Thirteen-week oral toxicity study of fermented ginseng, GBCK25, in Sprague-Dawley rats.

Abstract Ginseng (Panax ginseng) is commonly used in Asia as a medicinal herb. In particular, fermented ginseng, GBCK25, has been recently developed to increase ginsenoside absorption. It also has other beneficial biological effects such as hemodynamic and anti-inflammation functions. Here, we investigated the potential toxicity of GBCK25 in Sprague–Dawley rats following 13 weeks of GBCK25 treatment by oral gavage at doses of 250, 500, or 1000 mg/kg/day and reversible toxic effects over a 4-week recovery phase. Ten male and female rats per group were randomly allocated to the main toxicology groups and five male and female rats per group were allocated to the 0 and 1000 mg/kg/day recovery groups, respectively.
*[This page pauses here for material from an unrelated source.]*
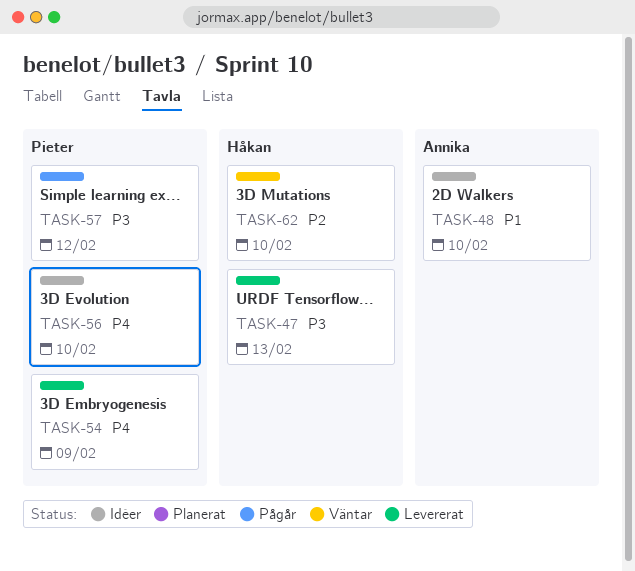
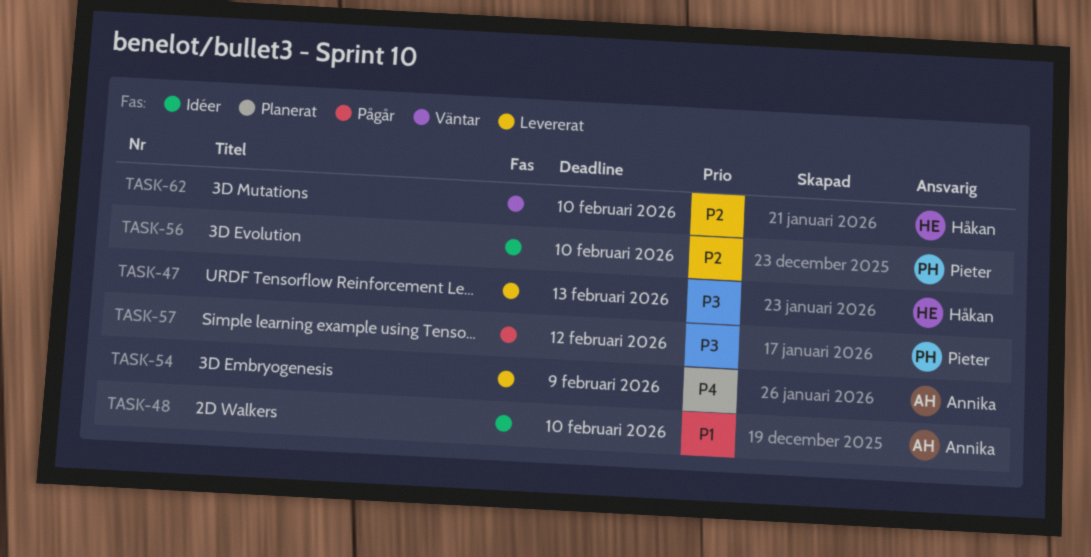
TASK-54, owner: Pieter -> Annika
TASK-56, priority: P4 -> P2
There was no mortality; significant clinical toxicity or microscopic findings; and changes in body weight, food consumption, hematological parameters, serum biochemistry, or absolute and relative organ weights in any of the groups. In conclusion, there were no toxicological changes upon repeated oral gavage of GBCK25 at doses of 250, 500, or 1000 mg/kg/day in Sprague–Dawley rats over 13 weeks. The no-observed-adverse-effect level of GBCK25 was 1000 mg/kg/day in both sexes of Sprague–Dawley rat.